Paper Summary: Pointing a Clear Path for Reinforcement Learning Training

This paper has accomplished a very solid piece of work: It is the first to systematically evaluate the performance of PEFT methods in reinforcement learning. The three findings point us in the right direction:

Stop using standard LoRA; switch to structural variants: DoRA, MiSS, and AdaLoRA are significantly stronger in RLVR scenarios, with DoRA even surpassing full-parameter fine-tuning. If you are still training reinforcement learning models with standard LoRA, it's time to upgrade your toolbox.
Avoid the pitfall of SVD initialization: PiSSA and MiLoRA fail in reinforcement learning because they fundamentally conflict with the "non-principal component update" characteristic of RLVR. If you want to optimize initialization, learn from LoRA+ to adjust learning rates instead of tinkering with SVD decomposition.
Maintain a moderate amount of parameters: Extreme compression (VeRA, IA³, Rank-1) will "starve" the model to the point where it cannot learn.

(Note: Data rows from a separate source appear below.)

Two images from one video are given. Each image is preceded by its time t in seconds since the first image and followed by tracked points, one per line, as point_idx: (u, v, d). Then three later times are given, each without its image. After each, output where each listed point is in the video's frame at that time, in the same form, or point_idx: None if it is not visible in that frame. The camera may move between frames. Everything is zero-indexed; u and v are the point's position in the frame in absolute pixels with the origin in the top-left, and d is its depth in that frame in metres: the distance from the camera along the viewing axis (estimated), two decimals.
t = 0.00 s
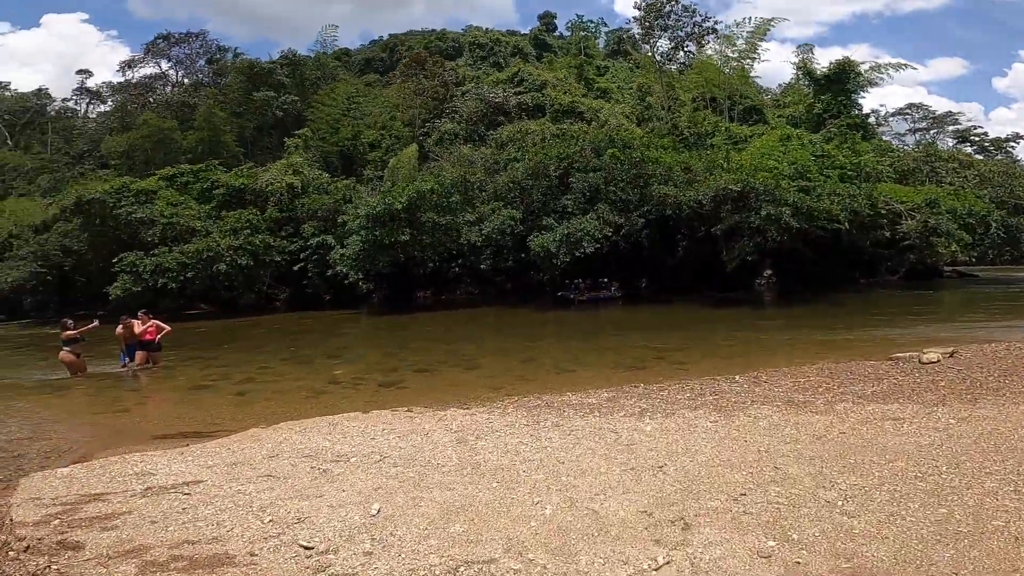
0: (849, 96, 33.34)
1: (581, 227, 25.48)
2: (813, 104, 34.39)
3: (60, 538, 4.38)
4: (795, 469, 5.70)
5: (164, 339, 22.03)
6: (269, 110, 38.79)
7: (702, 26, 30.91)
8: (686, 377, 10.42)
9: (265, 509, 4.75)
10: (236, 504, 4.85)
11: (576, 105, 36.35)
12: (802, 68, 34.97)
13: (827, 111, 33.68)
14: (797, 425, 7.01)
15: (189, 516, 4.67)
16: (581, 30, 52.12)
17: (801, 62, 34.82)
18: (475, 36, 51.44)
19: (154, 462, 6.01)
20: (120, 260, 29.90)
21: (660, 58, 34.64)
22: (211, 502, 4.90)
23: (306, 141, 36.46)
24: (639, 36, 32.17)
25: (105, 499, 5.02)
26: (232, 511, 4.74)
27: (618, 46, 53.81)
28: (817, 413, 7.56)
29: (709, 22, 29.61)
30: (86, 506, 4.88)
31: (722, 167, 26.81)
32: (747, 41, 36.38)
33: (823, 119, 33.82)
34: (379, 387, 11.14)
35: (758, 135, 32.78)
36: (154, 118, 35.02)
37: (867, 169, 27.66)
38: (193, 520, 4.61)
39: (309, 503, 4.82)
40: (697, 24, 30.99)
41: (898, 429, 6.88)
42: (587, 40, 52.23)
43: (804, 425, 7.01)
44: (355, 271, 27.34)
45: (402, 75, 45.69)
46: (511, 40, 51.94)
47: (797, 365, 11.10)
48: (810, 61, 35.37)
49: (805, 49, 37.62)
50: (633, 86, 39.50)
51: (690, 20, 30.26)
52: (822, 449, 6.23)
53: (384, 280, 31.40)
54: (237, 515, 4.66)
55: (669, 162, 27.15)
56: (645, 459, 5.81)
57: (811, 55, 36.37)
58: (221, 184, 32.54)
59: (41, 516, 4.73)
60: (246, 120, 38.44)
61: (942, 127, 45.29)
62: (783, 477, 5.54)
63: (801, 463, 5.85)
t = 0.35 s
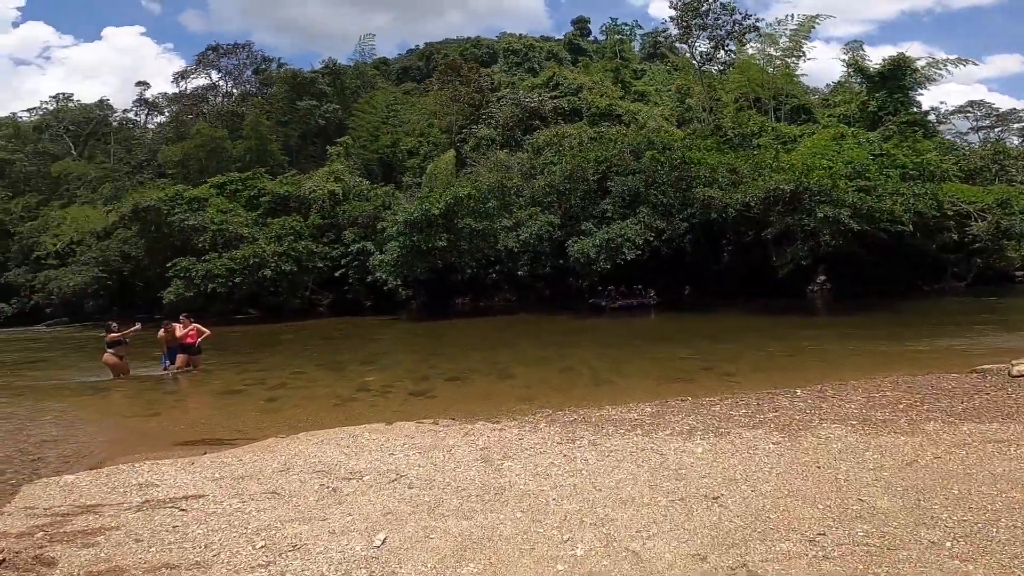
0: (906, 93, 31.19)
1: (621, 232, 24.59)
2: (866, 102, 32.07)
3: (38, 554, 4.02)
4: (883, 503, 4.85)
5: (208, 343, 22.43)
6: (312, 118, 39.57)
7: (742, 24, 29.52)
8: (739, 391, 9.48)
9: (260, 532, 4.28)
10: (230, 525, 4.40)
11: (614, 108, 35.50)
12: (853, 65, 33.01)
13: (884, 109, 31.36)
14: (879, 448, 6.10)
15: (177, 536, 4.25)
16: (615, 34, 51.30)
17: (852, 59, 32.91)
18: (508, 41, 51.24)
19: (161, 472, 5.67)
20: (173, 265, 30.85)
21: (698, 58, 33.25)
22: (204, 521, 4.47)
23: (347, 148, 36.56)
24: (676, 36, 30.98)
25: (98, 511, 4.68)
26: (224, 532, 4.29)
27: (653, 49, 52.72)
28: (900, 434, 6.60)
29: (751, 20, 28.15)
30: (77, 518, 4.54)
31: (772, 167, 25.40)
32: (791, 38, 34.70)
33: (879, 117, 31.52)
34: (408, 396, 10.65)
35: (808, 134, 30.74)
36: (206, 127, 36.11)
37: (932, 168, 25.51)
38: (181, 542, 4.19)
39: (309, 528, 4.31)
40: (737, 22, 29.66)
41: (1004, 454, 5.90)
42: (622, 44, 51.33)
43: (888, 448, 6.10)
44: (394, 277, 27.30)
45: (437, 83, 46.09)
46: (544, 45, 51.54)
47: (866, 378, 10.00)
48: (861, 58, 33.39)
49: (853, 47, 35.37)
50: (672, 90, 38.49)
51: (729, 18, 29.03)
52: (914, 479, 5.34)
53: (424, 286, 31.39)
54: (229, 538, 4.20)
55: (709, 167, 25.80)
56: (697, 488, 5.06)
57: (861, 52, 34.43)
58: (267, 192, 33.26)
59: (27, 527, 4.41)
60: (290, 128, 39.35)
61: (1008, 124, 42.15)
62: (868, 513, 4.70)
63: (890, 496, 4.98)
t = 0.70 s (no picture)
0: (964, 81, 29.18)
1: (661, 229, 23.67)
2: (921, 91, 29.92)
3: None
4: (982, 543, 4.19)
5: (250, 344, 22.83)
6: (348, 121, 40.16)
7: (781, 13, 28.06)
8: (795, 402, 8.72)
9: (264, 561, 3.98)
10: (236, 550, 4.13)
11: (649, 102, 34.56)
12: (904, 52, 31.12)
13: (940, 97, 29.24)
14: (968, 474, 5.38)
15: (179, 562, 3.99)
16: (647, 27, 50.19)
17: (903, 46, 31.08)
18: (538, 39, 50.83)
19: (179, 486, 5.46)
20: (221, 268, 31.61)
21: (736, 50, 32.04)
22: (210, 544, 4.21)
23: (383, 150, 37.29)
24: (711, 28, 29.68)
25: (107, 529, 4.47)
26: (228, 559, 4.01)
27: (686, 42, 51.48)
28: (991, 456, 5.85)
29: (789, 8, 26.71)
30: (83, 536, 4.35)
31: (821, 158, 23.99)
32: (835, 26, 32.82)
33: (937, 106, 29.31)
34: (438, 404, 10.30)
35: (859, 124, 28.90)
36: (249, 133, 37.05)
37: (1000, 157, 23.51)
38: (182, 568, 3.92)
39: (316, 558, 3.99)
40: (776, 10, 28.25)
41: None
42: (654, 37, 50.21)
43: (978, 474, 5.38)
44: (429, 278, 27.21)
45: (469, 82, 46.27)
46: (574, 42, 50.87)
47: (939, 389, 9.06)
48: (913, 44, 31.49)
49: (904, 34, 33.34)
50: (709, 83, 37.52)
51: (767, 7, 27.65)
52: (1016, 511, 4.64)
53: (461, 286, 31.46)
54: (231, 567, 3.91)
55: (754, 159, 24.87)
56: (753, 522, 4.49)
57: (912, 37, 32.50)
58: (307, 194, 33.82)
59: (34, 544, 4.24)
60: (328, 132, 40.04)
61: None
62: (963, 555, 4.05)
63: (990, 533, 4.31)
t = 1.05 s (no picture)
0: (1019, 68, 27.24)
1: (692, 219, 22.95)
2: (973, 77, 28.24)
3: (34, 572, 3.83)
4: None
5: (280, 333, 23.24)
6: (377, 113, 40.40)
7: None
8: (831, 404, 8.22)
9: (258, 563, 3.88)
10: (230, 551, 4.05)
11: (680, 90, 33.63)
12: (954, 40, 29.30)
13: (993, 85, 27.40)
14: None
15: (173, 561, 3.94)
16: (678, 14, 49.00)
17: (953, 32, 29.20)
18: (565, 28, 50.14)
19: (188, 481, 5.44)
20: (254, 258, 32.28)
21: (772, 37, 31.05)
22: (206, 544, 4.14)
23: (411, 140, 37.52)
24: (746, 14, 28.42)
25: (110, 525, 4.46)
26: (222, 560, 3.94)
27: (719, 28, 50.04)
28: None
29: None
30: (87, 532, 4.34)
31: (864, 147, 22.86)
32: (878, 11, 31.14)
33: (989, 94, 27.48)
34: (457, 398, 10.15)
35: (906, 112, 27.40)
36: (281, 125, 37.65)
37: None
38: (175, 568, 3.86)
39: (311, 562, 3.88)
40: None
41: None
42: (684, 24, 49.02)
43: None
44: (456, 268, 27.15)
45: (495, 72, 46.04)
46: (602, 31, 49.98)
47: (992, 393, 8.42)
48: (964, 32, 29.67)
49: (952, 21, 31.61)
50: (743, 70, 36.43)
51: None
52: None
53: (488, 276, 31.46)
54: (223, 569, 3.83)
55: (791, 148, 23.75)
56: (777, 542, 4.18)
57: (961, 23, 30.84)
58: (336, 185, 34.14)
59: (38, 538, 4.26)
60: (357, 124, 40.42)
61: None
62: None
63: None
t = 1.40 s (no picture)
0: None
1: (728, 206, 22.11)
2: None
3: (42, 566, 3.93)
4: None
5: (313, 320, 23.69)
6: (406, 101, 40.50)
7: None
8: (872, 406, 7.77)
9: (257, 562, 3.87)
10: (231, 548, 4.05)
11: (715, 74, 32.39)
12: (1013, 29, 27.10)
13: None
14: None
15: (175, 558, 3.96)
16: None
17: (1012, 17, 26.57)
18: (594, 13, 49.13)
19: (203, 472, 5.47)
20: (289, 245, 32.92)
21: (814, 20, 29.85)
22: (210, 540, 4.15)
23: (440, 127, 37.57)
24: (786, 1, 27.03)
25: (122, 517, 4.55)
26: (221, 558, 3.94)
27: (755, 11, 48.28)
28: None
29: None
30: (98, 525, 4.43)
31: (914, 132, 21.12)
32: None
33: None
34: (479, 389, 10.05)
35: (962, 96, 25.52)
36: (313, 114, 38.14)
37: None
38: (175, 565, 3.88)
39: (308, 563, 3.85)
40: None
41: None
42: (719, 8, 47.54)
43: None
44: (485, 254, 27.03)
45: (525, 58, 45.63)
46: (633, 14, 48.80)
47: None
48: None
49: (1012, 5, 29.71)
50: (783, 54, 35.15)
51: None
52: None
53: (518, 261, 31.45)
54: (222, 567, 3.83)
55: (835, 132, 22.34)
56: (798, 565, 3.97)
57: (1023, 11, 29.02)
58: (367, 173, 34.43)
59: (54, 532, 4.38)
60: (388, 112, 40.66)
61: None
62: None
63: None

Reinforcement learning's sparse signals require sufficient expressive capacity; don't sacrifice performance to save a bit of memory.

The authors also honestly pointed out future work directions: migrating to higher-performance training frameworks (like VeRL), deeply studying the theoretical mechanisms of adapter dynamics, extending to multimodal and long-term training scenarios, and solving numerical stability issues in weight merging, etc.

Last but not least, this paper provides a "PEFT Selection Guide" for the reinforcement learning community: If you are training models based on verifier feedback, such as for math reasoning and code generation, DoRA is the first choice, LoRA+ is the second choice, and standard LoRA can only be considered "usable but not good enough." As for SVD initialization and extreme compression methods, please avoid them directly. This guide is worth collecting for every researcher and engineer working on RLVR!